The Orioles have made another trade. The team announced on Friday morning that catcher Alex Jackson has been traded to the Twins in exchange for a minor league infielder, Payton Eeles.
With the Orioles
committed to Adley Rutschman and Samuel Basallo as their catchers and with the 29-year-old Jackson being out of minor league options, Jackson was a candidate to get non-tendered at tonight’s deadline. The fact that he was traded for a 26-year-old minor leaguer who was signed out of independent baseball not too long ago suggests that the Orioles would have put him in that non-tender pile later today if this minor trade hadn’t come along.
Jackson was the most successful of the assortment of desperation catchers who the Orioles brought through in the 2025 season. This was among the few positive surprises for the team, as Jackson, before this season, had a career .456 OPS in the majors. He batted .220/.290/.473 with the O’s in a 36-game stint. Jackson was fun enough as a modestly-positive Oriole in a bad and dumb season that I have good memories of him, so much so that it was a surprise to look at his batting line to write this article and see that his batting average and on-base percentage were not good.

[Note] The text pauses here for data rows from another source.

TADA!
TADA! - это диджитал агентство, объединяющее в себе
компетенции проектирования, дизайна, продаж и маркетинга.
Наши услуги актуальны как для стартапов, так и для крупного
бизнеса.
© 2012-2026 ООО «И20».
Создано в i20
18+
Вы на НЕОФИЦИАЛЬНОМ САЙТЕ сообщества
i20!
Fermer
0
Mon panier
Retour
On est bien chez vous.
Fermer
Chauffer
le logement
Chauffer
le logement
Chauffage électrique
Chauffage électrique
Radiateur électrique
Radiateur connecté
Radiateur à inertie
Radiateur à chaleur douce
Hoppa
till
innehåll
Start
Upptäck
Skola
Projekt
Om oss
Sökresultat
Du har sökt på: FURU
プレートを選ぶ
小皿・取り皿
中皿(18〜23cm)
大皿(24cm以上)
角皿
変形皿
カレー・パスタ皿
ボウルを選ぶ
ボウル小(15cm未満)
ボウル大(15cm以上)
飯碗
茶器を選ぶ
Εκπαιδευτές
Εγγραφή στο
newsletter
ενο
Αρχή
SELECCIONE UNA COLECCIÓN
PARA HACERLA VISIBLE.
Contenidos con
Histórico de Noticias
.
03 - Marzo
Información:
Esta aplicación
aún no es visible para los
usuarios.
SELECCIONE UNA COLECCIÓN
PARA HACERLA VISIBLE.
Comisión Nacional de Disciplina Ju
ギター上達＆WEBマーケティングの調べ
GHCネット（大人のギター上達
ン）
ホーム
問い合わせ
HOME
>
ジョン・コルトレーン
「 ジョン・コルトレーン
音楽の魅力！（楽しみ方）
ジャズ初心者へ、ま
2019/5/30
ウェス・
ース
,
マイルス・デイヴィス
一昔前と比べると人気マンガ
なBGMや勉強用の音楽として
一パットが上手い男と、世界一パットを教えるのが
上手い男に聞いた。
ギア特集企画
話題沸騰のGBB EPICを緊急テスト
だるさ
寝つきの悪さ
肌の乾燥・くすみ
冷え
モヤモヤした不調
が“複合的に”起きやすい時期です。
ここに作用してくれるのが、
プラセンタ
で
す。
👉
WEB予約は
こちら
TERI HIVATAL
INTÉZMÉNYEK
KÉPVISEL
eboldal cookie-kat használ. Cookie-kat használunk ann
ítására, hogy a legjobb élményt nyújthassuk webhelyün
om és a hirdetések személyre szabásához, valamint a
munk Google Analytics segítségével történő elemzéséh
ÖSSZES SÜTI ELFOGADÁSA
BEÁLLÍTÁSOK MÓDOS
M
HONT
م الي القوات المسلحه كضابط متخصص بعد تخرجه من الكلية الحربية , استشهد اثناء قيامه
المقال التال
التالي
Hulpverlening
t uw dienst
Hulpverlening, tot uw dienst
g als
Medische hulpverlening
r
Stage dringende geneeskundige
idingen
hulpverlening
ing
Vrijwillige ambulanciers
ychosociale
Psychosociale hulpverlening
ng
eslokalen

Particularly, the fact that Jackson struck out 37 times in 100 plate appearances, nice and easy math for a 37% strikeout rate, makes it unlikely that he would duplicate even the small positives he was able to accumulate in 2025, like the power numbers. He was kind of in an awkward middle spot of having made just a bit too positive of an impression for the Orioles to dump for totally nothing but not really good enough for them to change their plans just in order to keep him around.
Out of minor league options, the Orioles did not have the choice of freely stashing Jackson at Triple-A next season. They would have had to figure out a way to carry him as a third catcher all season. That’s a tough squeeze for a modern baseball roster. It’s not about the projected $1.6 million salary so much as it is about the roster spot.

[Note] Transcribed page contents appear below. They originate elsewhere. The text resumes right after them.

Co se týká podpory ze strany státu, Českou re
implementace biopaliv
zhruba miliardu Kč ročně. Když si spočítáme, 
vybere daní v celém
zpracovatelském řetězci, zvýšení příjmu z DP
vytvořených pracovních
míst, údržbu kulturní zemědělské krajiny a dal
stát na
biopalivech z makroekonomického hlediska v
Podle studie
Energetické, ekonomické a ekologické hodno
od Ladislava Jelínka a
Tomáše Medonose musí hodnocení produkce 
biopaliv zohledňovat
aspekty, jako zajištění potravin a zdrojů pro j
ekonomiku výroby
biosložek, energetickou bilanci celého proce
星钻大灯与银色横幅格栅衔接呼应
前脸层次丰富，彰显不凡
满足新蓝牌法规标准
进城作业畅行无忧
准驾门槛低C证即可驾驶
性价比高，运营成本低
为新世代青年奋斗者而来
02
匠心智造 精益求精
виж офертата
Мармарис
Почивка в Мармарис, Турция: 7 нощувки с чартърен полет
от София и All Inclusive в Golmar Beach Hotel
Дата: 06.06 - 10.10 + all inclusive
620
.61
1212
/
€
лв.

In the end, Jackson was dumped for pretty much nothing. Eeles, who turned 26 last week, is not a prospect of any kind. He played five college seasons, went undrafted and unsigned, and ended up in indy ball. That’s where the Twins found him last year. The early days of affiliated ball went quite well for Eeles and although the Twins started him out in Low-A, he raced to Triple-A shortly and spent more than two months at that level in 2024, batting an incredible .299/.419/.500. He also stole 20 bases. Not bad for an out-of-nowhere guy.
The magic did not quite continue on into 2025, with Eeles slipping to this batting line: .253/.379/.321 across 86 games. Obviously, there are things to like there, particularly his ability to work a walk. Players who are only slugging .321 in Triple-A are probably going to have a tough time maintaining such a high OBP against MLB pitching.

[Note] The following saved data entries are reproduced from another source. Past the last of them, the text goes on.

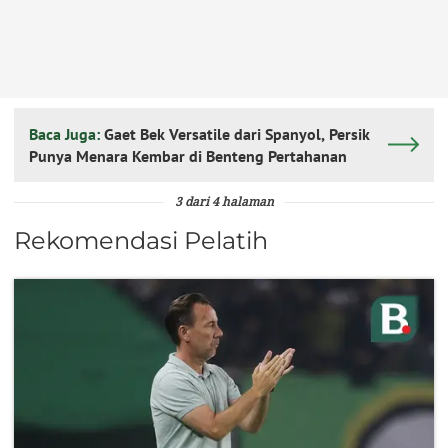
Baca Juga:
Gaet Bek Versatile dari Spanyol, Persik
Punya Menara Kembar di Benteng Pertahanan
3 dari 4 halaman
Rekomendasi Pelatih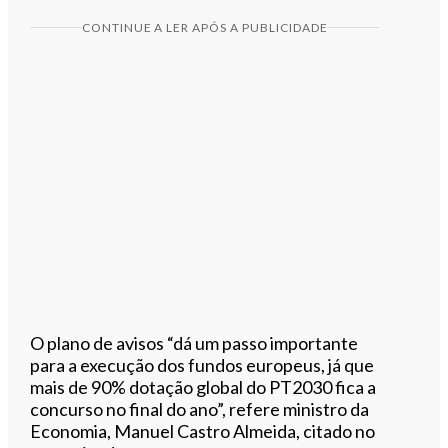
CONTINUE A LER APÓS A PUBLICIDADE
O plano de avisos “dá um passo importante
para a execução dos fundos europeus, já que
mais de 90% dotação global do PT2030 fica a
concurso no final do ano”, refere ministro da
Economia, Manuel Castro Almeida, citado no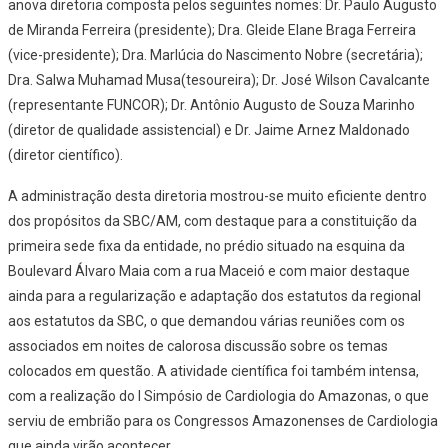
anova diretoria composta pelos seguintes nomes: Dr. Paulo Augusto
de Miranda Ferreira (presidente); Dra. Gleide Elane Braga Ferreira
(vice-presidente); Dra. Marlúcia do Nascimento Nobre (secretária);
Dra. Salwa Muhamad Musa(tesoureira); Dr. José Wilson Cavalcante
(representante FUNCOR); Dr. Antônio Augusto de Souza Marinho
(diretor de qualidade assistencial) e Dr. Jaime Arnez Maldonado
(diretor científico).
A administração desta diretoria mostrou-se muito eficiente dentro
dos propósitos da SBC/AM, com destaque para a constituição da
primeira sede fixa da entidade, no prédio situado na esquina da
Boulevard Álvaro Maia com a rua Maceió e com maior destaque
ainda para a regularização e adaptação dos estatutos da regional
aos estatutos da SBC, o que demandou várias reuniões com os
associados em noites de calorosa discussão sobre os temas
colocados em questão. A atividade científica foi também intensa,
com a realização do I Simpósio de Cardiologia do Amazonas, o que
serviu de embrião para os Congressos Amazonenses de Cardiologia
que ainda virão acontecer.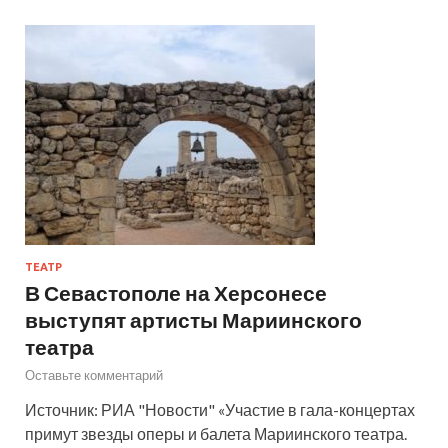
ТЕАТР
В Севастополе на Херсонесе
выступят артисты Мариинского
театра
Оставьте комментарий
Источник: РИА "Новости" «Участие в гала-концертах
примут звезды оперы и балета Мариинского театра.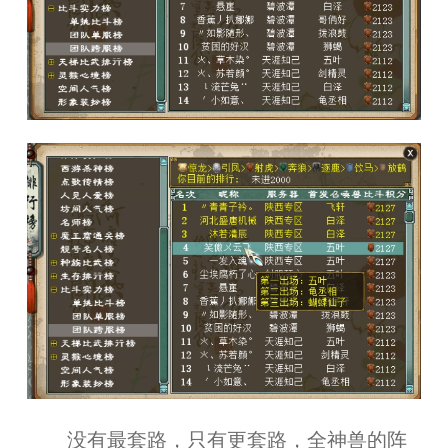
没有最套路，只有更套路，全神兽的阵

Eeles only played in 86 games because he missed the first two months of the season after having knee surgery over the previous offseason. I guess if you really want to believe that some lingering discomfort is what sapped his power, go for it.
That’s a dream for another time. For now, the Orioles have cleared a 40-man roster spot and taken care of one of their roster bubble decisions. Since Eeles did not arrive in affiliated minor league baseball until 2024, he’s a ways off from thinking about Rule 5 draft protection. The Orioles can put him at Norfolk next year and see what happens. Maybe there’s a future utility infielder in there. Eeles split time between second base and shortstop in the Twins system, with some left field mixed in.
One last note on Eeles: The man is listed at being 5’5”. Being undersized is probably why he had to go to indy ball before an MLB team noticed him. Short kings, stand up and support your guy.
The non-tender deadline is 6pm Eastern tonight. This may not be the last player the Orioles part with today. Ryan Mountcastle, Yennier Cano, and Keegan Akin have all been bandied about to different extents as possible non-tenders, and if Mike Elias can move any of them in another minor trade before the deadline, he’ll probably do it.